Phase 5 — Corpus threshold check. After enrichment, corpus-threshold.py runs to
count accumulated training-ready data. If counts exceed the configured threshold, the
script writes dated training marker files to data/training-pending/. These markers
are the input to Phase 6.
Phase 6 — LoRA training trigger. Three gates must all pass for training to run:
training markers must be present, the ML libraries must be installed in the training
virtual environment on the batch VM, and an operator-authored approval tag must exist
for the current date. If all three pass, the script stops the inference server to free
approximately 16 gigabytes of VRAM, then invokes run-dpo-training.py over SSH with a
45-percent budget (20 minutes at the 45-minute cap). The --resume flag accumulates
daily checkpoints so each run extends the previous day's training rather than starting
from scratch.
Phase 7 — GCS sync. If the SLM_YOYO_WEIGHTS_GCS_BUCKET environment variable is
set and training markers are present, the enrichment corpus is synchronised to the
configured Cloud Storage bucket. This step is currently disabled pending a future session
that configures the bucket.
Phase 8 — Hard stop. The inference server is stopped via SSH, the VM is stopped via
gcloud instances stop, and the script waits up to three minutes for the VM to reach
TERMINATED status.
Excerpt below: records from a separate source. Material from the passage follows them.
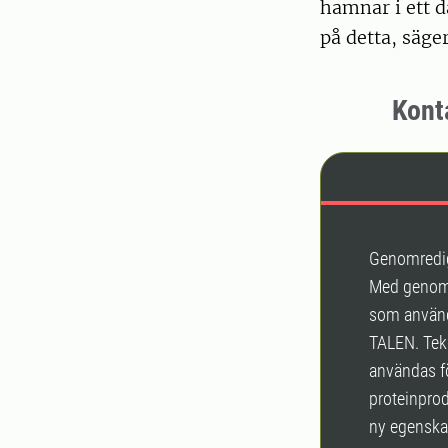
hamnar i ett d
på detta, säge
Kont
Genomredi
Med genomre
som använd
TALEN. Tekn
användas fö
proteinprod
ny egenska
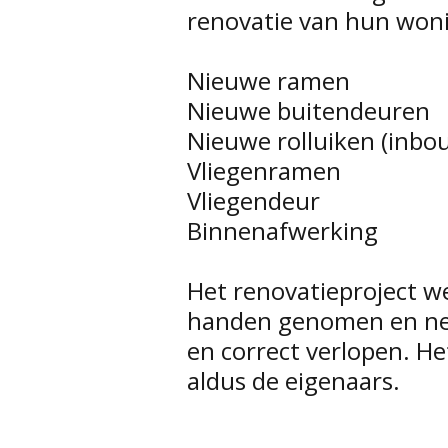
renovatie van hun won
Nieuwe ramen
Nieuwe buitendeuren
Nieuwe rolluiken (inb
Vliegenramen
Vliegendeur
Binnenafwerking
Het renovatieproject w
handen genomen en netj
en correct verlopen. He
aldus de eigenaars.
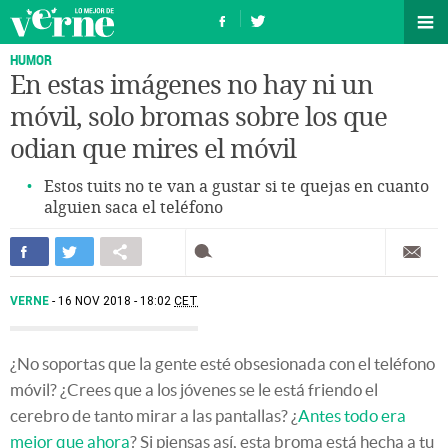
HUMOR
En estas imágenes no hay ni un
móvil, solo bromas sobre los que
odian que mires el móvil
Estos tuits no te van a gustar si te quejas en cuanto
alguien saca el teléfono
VERNE
16 NOV 2018 - 18:02
CET
¿No soportas que la gente esté obsesionada con el teléfono
móvil? ¿Crees que a los jóvenes se le está friendo el
cerebro de tanto mirar a las pantallas? ¿
Antes todo era
mejor que ahora
? Si piensas así, esta broma está hecha a tu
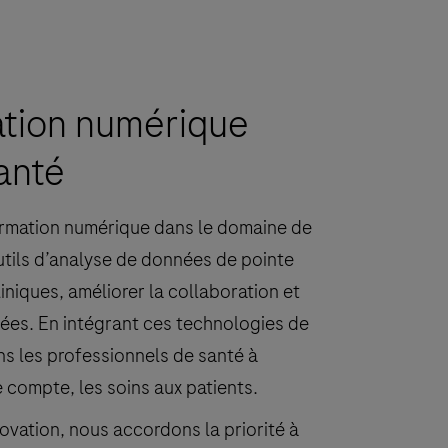
ation numérique
anté
formation numérique dans le domaine de
utils d’analyse de données de pointe
liniques, améliorer la collaboration et
nnées. En intégrant ces technologies de
ns les professionnels de santé à
e compte, les soins aux patients.
ovation, nous accordons la priorité à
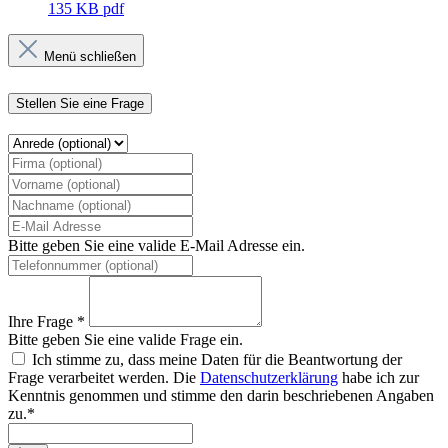
135 KB
pdf
Menü schließen
Stellen Sie eine Frage
Bitte geben Sie eine valide E-Mail Adresse ein.
Ihre Frage *
Bitte geben Sie eine valide Frage ein.
Ich stimme zu, dass meine Daten für die Beantwortung der
Frage verarbeitet werden. Die
Datenschutzerklärung
habe ich zur
Kenntnis genommen und stimme den darin beschriebenen Angaben
zu.*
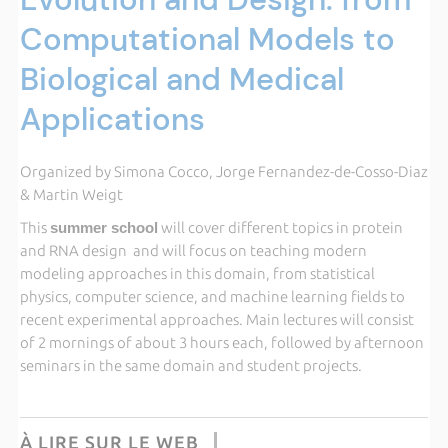
Computational Models to
Biological and Medical
Applications
Organized by Simona Cocco, Jorge Fernandez-de-Cosso-Diaz
& Martin Weigt
This
summer school
will cover different topics in protein
and RNA design and will focus on teaching modern
modeling approaches in this domain, from statistical
physics, computer science, and machine learning fields to
recent experimental approaches. Main lectures will consist
of 2 mornings of about 3 hours each, followed by afternoon
seminars in the same domain and student projects.
À LIRE SUR LE WEB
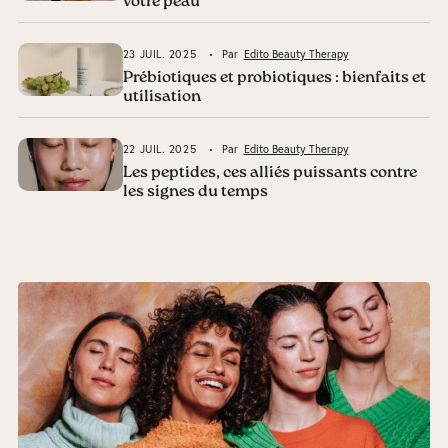
votre peau
23 JUIL. 2025
Par
Edito Beauty Therapy
Prébiotiques et probiotiques : bienfaits et
utilisation
22 JUIL. 2025
Par
Edito Beauty Therapy
Les peptides, ces alliés puissants contre
les signes du temps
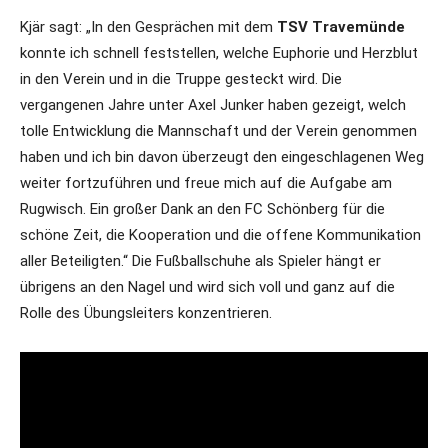
Kjär sagt: „In den Gesprächen mit dem
TSV Travemünde
konnte ich schnell feststellen, welche Euphorie und Herzblut
in den Verein und in die Truppe gesteckt wird. Die
vergangenen Jahre unter Axel Junker haben gezeigt, welch
tolle Entwicklung die Mannschaft und der Verein genommen
haben und ich bin davon überzeugt den eingeschlagenen Weg
weiter fortzuführen und freue mich auf die Aufgabe am
Rugwisch. Ein großer Dank an den FC Schönberg für die
schöne Zeit, die Kooperation und die offene Kommunikation
aller Beteiligten.“ Die Fußballschuhe als Spieler hängt er
übrigens an den Nagel und wird sich voll und ganz auf die
Rolle des Übungsleiters konzentrieren.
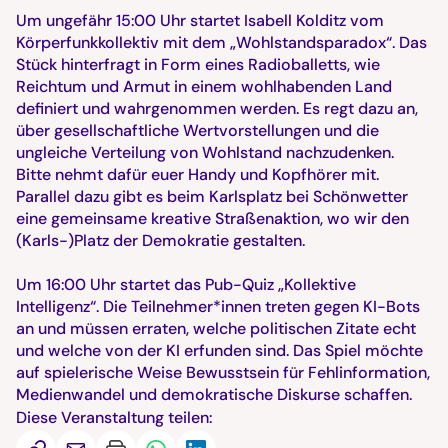
Um ungefähr 15:00 Uhr startet Isabell Kolditz vom
Körperfunkkollektiv mit dem „Wohlstandsparadox“. Das
Stück hinterfragt in Form eines Radioballetts, wie
Reichtum und Armut in einem wohlhabenden Land
definiert und wahrgenommen werden. Es regt dazu an,
über gesellschaftliche Wertvorstellungen und die
ungleiche Verteilung von Wohlstand nachzudenken.
Bitte nehmt dafür euer Handy und Kopfhörer mit.
Parallel dazu gibt es beim Karlsplatz bei Schönwetter
eine gemeinsame kreative Straßenaktion, wo wir den
(Karls-)Platz der Demokratie gestalten.
Um 16:00 Uhr startet das Pub-Quiz „Kollektive
Intelligenz“. Die Teilnehmer*innen treten gegen KI-Bots
an und müssen erraten, welche politischen Zitate echt
und welche von der KI erfunden sind. Das Spiel möchte
auf spielerische Weise Bewusstsein für Fehlinformation,
Medienwandel und demokratische Diskurse schaffen.
Diese Veranstaltung teilen:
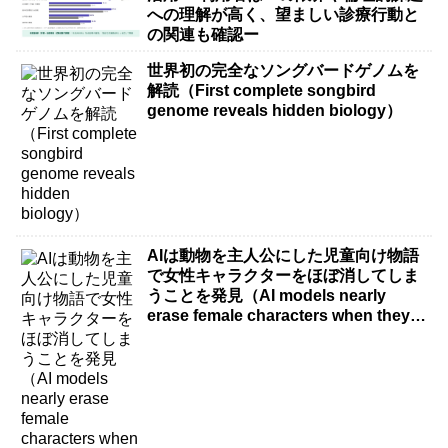
への理解が高く、望ましい診療行動と
の関連も確認ー
世界初の完全なソングバードゲノムを
解読（First complete songbird
genome reveals hidden biology）
AIは動物を主人公にした児童向け物語
で女性キャラクターをほぼ消してしま
うことを発見（AI models nearly
erase female characters when they
write kids stories about animals）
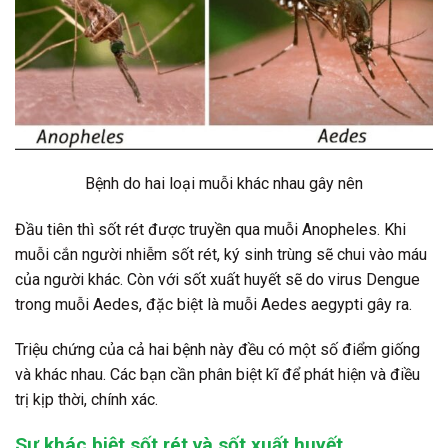
Bệnh do hai loại muỗi khác nhau gây nên
Đầu tiên thì sốt rét được truyền qua muỗi Anopheles. Khi
muỗi cắn người nhiễm sốt rét, ký sinh trùng sẽ chui vào máu
của người khác. Còn với sốt xuất huyết sẽ do virus Dengue
trong muỗi Aedes, đặc biệt là muỗi Aedes aegypti gây ra.
Triệu chứng của cả hai bệnh này đều có một số điểm giống
và khác nhau. Các bạn cần phân biệt kĩ để phát hiện và điều
trị kịp thời, chính xác.
Sự khác biệt sốt rét và sốt xuất huyết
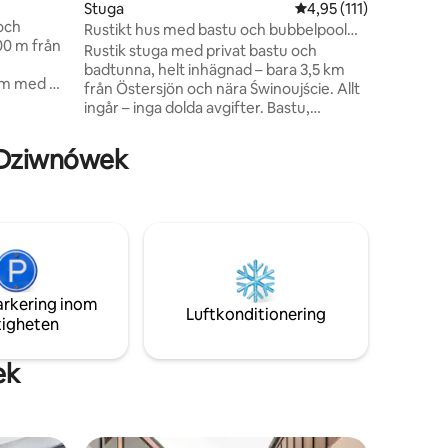
Stuga
4,95 av 5 i genomsnit
4,95 (111)
Luftkondi
 och
sovrumme
Rustikt hus med bastu och bubbelpool
00 m från
underbara
nära havet
Rustik stuga med privat bastu och
n
badtunna, helt inhägnad – bara 3,5 km
om med en
från Östersjön och nära Świnoujście. Allt
 i
ingår – inga dolda avgifter. Bastu,
p till 10
bubbelpool, sänglinne och handdukar
ndå nära
ingår i priset. Perfekt för familjer, par och
 Dziwnówek
n perfekta
gäster som reser med en hund. Lugnt
variation.
läge i utkanten av byn med massor av
touch av
avskildhet, en terrass och en privat
änner som
trädgård – perfekt för avkoppling i
naturen. Nära till Wolin nationalpark,
.
stränder, cykel- och vandringsleder.
Självständig incheckning.
arkering inom
Luftkonditionering
tigheten
ek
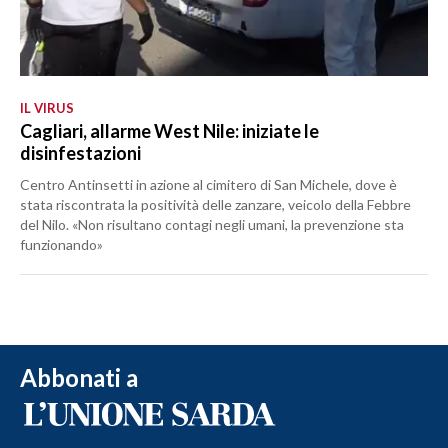
IL VIRUS
Cagliari, allarme West Nile: iniziate le
disinfestazioni
Centro Antinsetti in azione al cimitero di San Michele, dove è
stata riscontrata la positività delle zanzare, veicolo della Febbre
del Nilo. «Non risultano contagi negli umani, la prevenzione sta
funzionando»
Abbonati a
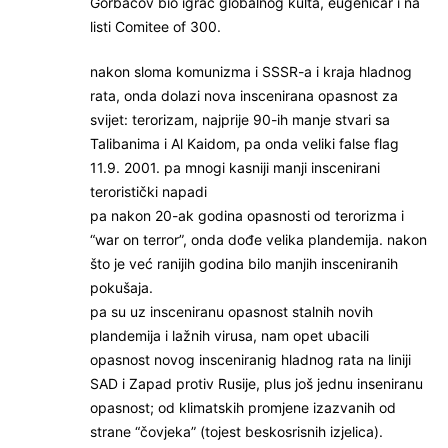
Gorbačov bio igrač globalnog kulta, eugeničar i na
listi Comitee of 300.
nakon sloma komunizma i SSSR-a i kraja hladnog
rata, onda dolazi nova inscenirana opasnost za
svijet: terorizam, najprije 90-ih manje stvari sa
Talibanima i Al Kaidom, pa onda veliki false flag
11.9. 2001. pa mnogi kasniji manji inscenirani
teroristički napadi
pa nakon 20-ak godina opasnosti od terorizma i
“war on terror”, onda dođe velika plandemija. nakon
što je već ranijih godina bilo manjih insceniranih
pokušaja.
pa su uz insceniranu opasnost stalnih novih
plandemija i lažnih virusa, nam opet ubacili
opasnost novog insceniranig hladnog rata na liniji
SAD i Zapad protiv Rusije, plus još jednu inseniranu
opasnost; od klimatskih promjene izazvanih od
strane “čovjeka” (tojest beskosrisnih izjelica).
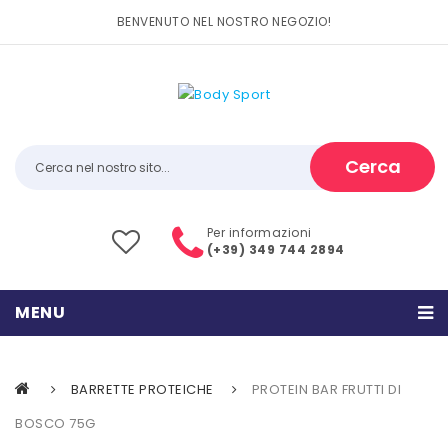
BENVENUTO NEL NOSTRO NEGOZIO!
Cerca
Per informazioni
(+39) 349 744 2894
MENU
HOME
BARRETTE PROTEICHE
PROTEIN BAR FRUTTI DI
PRODOTTI
BOSCO 75G
CATEGORIE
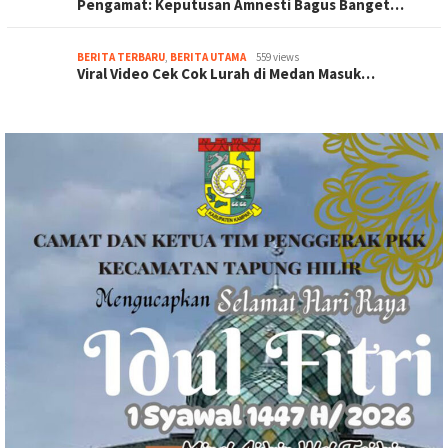
Pengamat: Keputusan Amnesti Bagus Banget…
BERITA TERBARU
,
BERITA UTAMA
559 views
Viral Video Cek Cok Lurah di Medan Masuk…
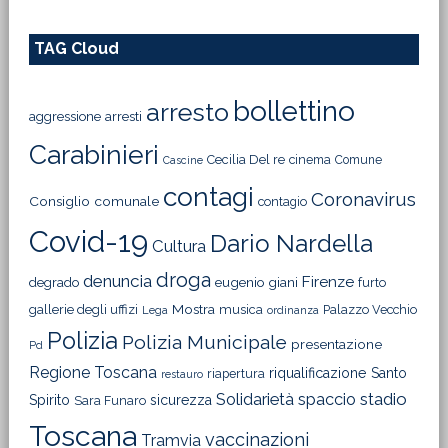
TAG Cloud
bollettino
arresto
aggressione
arresti
Carabinieri
Cecilia Del re
cinema
Comune
Cascine
contagi
Coronavirus
Consiglio comunale
contagio
Covid-19
Dario Nardella
Cultura
droga
denuncia
Firenze
degrado
eugenio giani
furto
Mostra
gallerie degli uffizi
musica
Palazzo Vecchio
Lega
ordinanza
Polizia
Polizia Municipale
presentazione
Pd
Regione Toscana
riqualificazione
Santo
riapertura
restauro
Solidarietà
stadio
spaccio
Spirito
sicurezza
Sara Funaro
Toscana
vaccinazioni
Tramvia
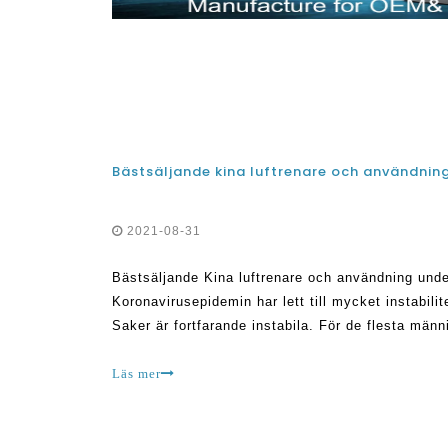
Bästsäljande kina luftrenare och användni
2021-08-31
Bästsäljande Kina luftrenare och användning und
Koronavirusepidemin har lett till mycket instabili
Saker är fortfarande instabila. För de flesta männis
perfekt att hålla ventilationen perfekt i hemmet. 
Läs mer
A summary line records total elapsed time, entity delta, DPO pair
delta, and VM final status.
[edit]Budget and cost
The daily cycle operates under a 45-minute hard cap. The VM is stopped unconditionally at the end of Phase 8 regardless of whether phases completed normally.
| Item | Value |
|---|---|
| VM type | g2-standard-4 with NVIDIA L4 24 GB |
| Zone | us-central1-a |
| Running cost | approximately $0.71 per hour |
| Cycle cost at 45-minute cap | approximately $0.53 per cycle |
| TERMINATED cost | $0.00 |
| Monthly cost (daily cycles) | approximately $16 per month |
A kill switch file (/srv/foundry/data/yoyo-disabled) suppresses all VM lifecycle
operations immediately. Creating the file prevents Phase 1 from issuing a start command.
Removing the file resumes normal operation on the next scheduled cycle.
An idle monitor timer checks every five minutes whether the VM has been running idle for more than 30 minutes. If the daily cycle fails to stop the VM, the idle monitor will stop it as a safety backstop, preventing uncapped cost accumulation.
[edit]DPO pair format
Each enrichment DPO pair is a JSON file written to the feedback directory. The format is compatible with the TRL DPOTrainer:
{
"prompt": "<document chunk text>",
"chosen": "[{\"classification\":\"Person\",\"entity_name\":\"...\"}]",
"rejected": "[{\"classification\":\"Person\",\"entity_name\":\"...\"}]",
"source_type": "datagraph-enrichment",
"worm_id": "<document identifier>",
"timestamp": "<ISO 8601>"
}
chosen is the 32B model's extraction. rejected is the 7B model's extraction. A pair
is only written when both models found at least one entity and the results differ after
normalisation. Pairs where the 7B model found nothing are discarded — they contain no
genuine preference signal.
[edit]Verified test results (2026-06-09)
Three 10-minute test cycles confirmed the pipeline operates correctly end-to-end.
| Cycle | Duration | Entity delta | DPO pairs added | VM final status |
|---|---|---|---|---|
| 1 | 10 min 43 s | +7 | +6 | TERMINATED |
| 2 | 9 min 12 s | +8 | +4 | TERMINATED |
| 3 | 10 min 38 s | +22 | +8 | TERMINATED |
GPU diagnostics in cycle 3: 99% utilisation, 16,151 of 23,034 MB VRAM in use, 73°C.